Quiet in the classroom, please

On the north elevation, Topside was able to improve the specification of the large stairwell windows. "They provided toughened floor-to-ceiling glass for the stairwells, which meant that balustrades were no longer required for the stairs," says Hill. Steve Prior, technical director at Topside, says that the money saved from the balustrades was spent on toughening the glass. To ensure that the glass was able to withstand a person's weight, he designed the frame and glass to BS 6180 and BS 6399, both of which cover live loads on glazing.

The array of windows gives the north elevation a pleasing geometry. On the first floor, where teaching rooms are most susceptible to noise from the railway, the angled facade allows vertical slot windows to be fitted perpendicular to the railway. This means that little noise reaches the rooms, yet students are still offered a glimpse of the city centre.

The quality of Rick Mather's building is sure to attract dozens of applications to the university's architecture course. And Rick Mather has not finished with Lincoln. The firm is responsible for masterplanning the Brayford campus and it has just won the competition to design the performing arts building. If it matches the quality of the School of Architecture, Lincoln will have another building fit to stand in the lee of the ancient cathedral.

A building that breathes

Services engineer Connell Mott MacDonald was responsible for the ventilation strategy at the School of Architecture. The presence of the railway line meant most of the northern elevation had to be sealed, which in turn meant comfort cooling systems and mechanical ventilation had to be specified for the seminar rooms and computer suites. As the southern elevation has no noise constraints, Connell Mott MacDonald was able to recommend natural ventilation to the offices and the atrium.

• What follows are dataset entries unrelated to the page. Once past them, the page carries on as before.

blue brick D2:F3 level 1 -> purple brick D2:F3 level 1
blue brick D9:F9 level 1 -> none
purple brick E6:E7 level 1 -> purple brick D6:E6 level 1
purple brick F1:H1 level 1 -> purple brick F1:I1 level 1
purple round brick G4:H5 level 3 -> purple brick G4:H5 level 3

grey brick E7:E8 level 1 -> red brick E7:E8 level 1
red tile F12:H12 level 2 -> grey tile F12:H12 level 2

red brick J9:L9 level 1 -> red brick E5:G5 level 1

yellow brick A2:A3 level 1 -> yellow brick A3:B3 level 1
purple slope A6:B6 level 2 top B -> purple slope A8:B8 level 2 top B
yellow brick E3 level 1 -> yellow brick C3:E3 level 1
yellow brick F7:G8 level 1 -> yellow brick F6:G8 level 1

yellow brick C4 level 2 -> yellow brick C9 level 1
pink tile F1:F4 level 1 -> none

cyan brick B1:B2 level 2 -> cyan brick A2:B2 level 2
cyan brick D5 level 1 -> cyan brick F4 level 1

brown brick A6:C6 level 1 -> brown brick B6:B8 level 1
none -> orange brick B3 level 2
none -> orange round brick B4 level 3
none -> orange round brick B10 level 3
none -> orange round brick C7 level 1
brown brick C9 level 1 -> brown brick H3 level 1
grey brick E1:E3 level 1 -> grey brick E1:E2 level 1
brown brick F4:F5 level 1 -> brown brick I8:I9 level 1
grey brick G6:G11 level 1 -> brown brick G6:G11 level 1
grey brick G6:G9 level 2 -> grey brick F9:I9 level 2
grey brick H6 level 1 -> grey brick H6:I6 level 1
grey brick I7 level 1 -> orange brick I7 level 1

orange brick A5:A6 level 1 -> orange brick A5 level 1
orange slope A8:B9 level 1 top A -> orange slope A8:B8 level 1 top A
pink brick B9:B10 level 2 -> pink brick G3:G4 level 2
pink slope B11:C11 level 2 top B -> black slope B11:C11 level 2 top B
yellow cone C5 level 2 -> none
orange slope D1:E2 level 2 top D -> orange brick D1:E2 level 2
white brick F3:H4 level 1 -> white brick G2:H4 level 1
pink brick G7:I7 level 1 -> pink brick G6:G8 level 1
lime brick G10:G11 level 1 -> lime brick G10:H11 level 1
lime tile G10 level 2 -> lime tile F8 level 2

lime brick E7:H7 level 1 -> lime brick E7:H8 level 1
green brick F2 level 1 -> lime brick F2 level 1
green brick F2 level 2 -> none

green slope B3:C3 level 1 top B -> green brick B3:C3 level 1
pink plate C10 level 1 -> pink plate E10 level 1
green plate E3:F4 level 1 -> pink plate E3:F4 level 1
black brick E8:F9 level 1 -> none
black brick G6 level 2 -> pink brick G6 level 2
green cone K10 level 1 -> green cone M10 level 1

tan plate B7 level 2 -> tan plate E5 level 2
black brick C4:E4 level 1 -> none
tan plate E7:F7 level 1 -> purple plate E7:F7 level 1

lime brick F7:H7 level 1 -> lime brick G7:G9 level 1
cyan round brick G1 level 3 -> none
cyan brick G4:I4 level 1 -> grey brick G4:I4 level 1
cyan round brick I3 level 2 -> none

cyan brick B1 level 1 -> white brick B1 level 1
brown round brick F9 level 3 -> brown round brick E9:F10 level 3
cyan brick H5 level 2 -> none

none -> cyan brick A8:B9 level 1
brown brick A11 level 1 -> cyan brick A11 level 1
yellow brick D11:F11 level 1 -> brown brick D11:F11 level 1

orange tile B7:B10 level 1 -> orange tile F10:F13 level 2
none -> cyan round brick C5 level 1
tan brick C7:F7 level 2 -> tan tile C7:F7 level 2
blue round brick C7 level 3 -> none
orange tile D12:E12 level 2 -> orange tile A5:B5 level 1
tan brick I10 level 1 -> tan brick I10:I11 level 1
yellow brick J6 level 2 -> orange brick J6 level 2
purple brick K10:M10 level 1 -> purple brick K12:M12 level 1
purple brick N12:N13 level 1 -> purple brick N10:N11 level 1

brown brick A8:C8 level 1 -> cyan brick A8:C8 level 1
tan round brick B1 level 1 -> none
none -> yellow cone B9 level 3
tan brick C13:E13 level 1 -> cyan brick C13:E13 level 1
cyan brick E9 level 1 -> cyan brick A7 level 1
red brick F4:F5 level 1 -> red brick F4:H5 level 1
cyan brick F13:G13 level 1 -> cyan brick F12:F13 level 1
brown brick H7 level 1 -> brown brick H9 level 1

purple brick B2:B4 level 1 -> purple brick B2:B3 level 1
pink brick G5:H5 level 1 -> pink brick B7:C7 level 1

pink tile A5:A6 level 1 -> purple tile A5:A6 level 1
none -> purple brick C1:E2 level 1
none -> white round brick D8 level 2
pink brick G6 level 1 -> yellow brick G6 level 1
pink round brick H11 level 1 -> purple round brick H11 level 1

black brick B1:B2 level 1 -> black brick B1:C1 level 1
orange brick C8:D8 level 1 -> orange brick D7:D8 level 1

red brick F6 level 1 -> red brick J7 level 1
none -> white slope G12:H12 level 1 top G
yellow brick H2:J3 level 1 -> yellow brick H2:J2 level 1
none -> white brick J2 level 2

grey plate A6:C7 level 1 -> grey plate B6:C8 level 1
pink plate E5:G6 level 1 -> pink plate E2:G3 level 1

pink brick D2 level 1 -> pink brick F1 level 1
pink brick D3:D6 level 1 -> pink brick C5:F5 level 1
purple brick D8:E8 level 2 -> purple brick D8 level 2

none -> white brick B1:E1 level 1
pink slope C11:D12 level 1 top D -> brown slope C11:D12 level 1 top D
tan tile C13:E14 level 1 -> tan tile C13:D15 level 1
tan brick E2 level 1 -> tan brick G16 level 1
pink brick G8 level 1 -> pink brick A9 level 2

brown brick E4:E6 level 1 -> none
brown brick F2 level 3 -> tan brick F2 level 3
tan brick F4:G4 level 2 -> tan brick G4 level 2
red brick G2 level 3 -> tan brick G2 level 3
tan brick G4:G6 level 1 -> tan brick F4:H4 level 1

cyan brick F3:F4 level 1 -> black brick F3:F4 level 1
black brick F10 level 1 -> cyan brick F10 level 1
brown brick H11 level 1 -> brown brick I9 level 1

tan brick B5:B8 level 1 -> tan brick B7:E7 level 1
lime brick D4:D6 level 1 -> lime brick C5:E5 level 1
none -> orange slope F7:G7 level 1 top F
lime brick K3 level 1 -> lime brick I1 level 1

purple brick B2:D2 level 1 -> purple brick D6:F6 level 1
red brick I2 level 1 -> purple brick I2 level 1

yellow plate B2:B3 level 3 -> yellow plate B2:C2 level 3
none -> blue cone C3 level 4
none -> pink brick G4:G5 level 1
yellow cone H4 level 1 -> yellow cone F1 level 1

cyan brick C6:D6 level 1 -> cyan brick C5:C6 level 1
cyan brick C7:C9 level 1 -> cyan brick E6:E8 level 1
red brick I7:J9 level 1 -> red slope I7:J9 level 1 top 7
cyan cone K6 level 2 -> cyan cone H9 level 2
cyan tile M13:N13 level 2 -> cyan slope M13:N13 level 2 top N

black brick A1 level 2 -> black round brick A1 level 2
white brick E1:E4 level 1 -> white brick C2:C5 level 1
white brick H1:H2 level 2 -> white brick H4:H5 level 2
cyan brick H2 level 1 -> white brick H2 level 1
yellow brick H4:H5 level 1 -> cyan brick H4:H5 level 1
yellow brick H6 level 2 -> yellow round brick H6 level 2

Connell Mott MacDonald used thermal modelling to work out how much natural ventilation could be incorporated. The model calculated the benefits of solar control glazing, thermal mass and night-time glazing to find the correct size of openable window.

Thermostats in the atrium tell the building management system when window vents need to be opened and closed. On the roof there is a weather station, which measures the strength of the wind. “If you don’t shut the windows in high wind you have problems with draught and noise,” says Connell Mott MacDonald building services engineer Andrew Long. The windows were set to be closed when the wind reached 7 m/s but because of the windy site Long had to change the setting to 12 m/s, otherwise the ventilation would have been inadequate. “We were surprised by how exposed the site was,” says Long.

Staggering achievement: The atrium

The glass screens and rooflights in the atrium throw unexpected patterns of light onto the building’s cleverly designed main staircase. The architect has staggered the positions of each flight of stairs: from the landing the next flight of stairs is positioned one stair width away from the previous flight before carrying on in the same direction.

This cascading stair effect creates a series of sheer walls to the ceiling and at these points there are acrylic dome rooflights. “The position of the openings in the roof to reinforce the rhythm of the cascade,” says Nick Hill. The design also allowed a visual link to be incorporated between the corridors and atrium. The full-height glazed screens from Baydale have a fire rating of 30 minutes.

Recessed slot windows also give an unexpected source of light for the atrium. “The intention was to get a play of light across the atrium and stairs”, says Hill. Rick Mather did not know what patterns would be created and Hill says the striking zig-zag of light was a “happy accident.’ Hill adds that Rick Mather preferred to call them “the work of Mother Nature”.

The corridors echo the clean linear nature of the exterior facade, and this is in part thanks to the way Rick Mather recessed the fire doors into the corridor walls. The doors, which are held open by magnets, are invisible to all but the most inquisitive students.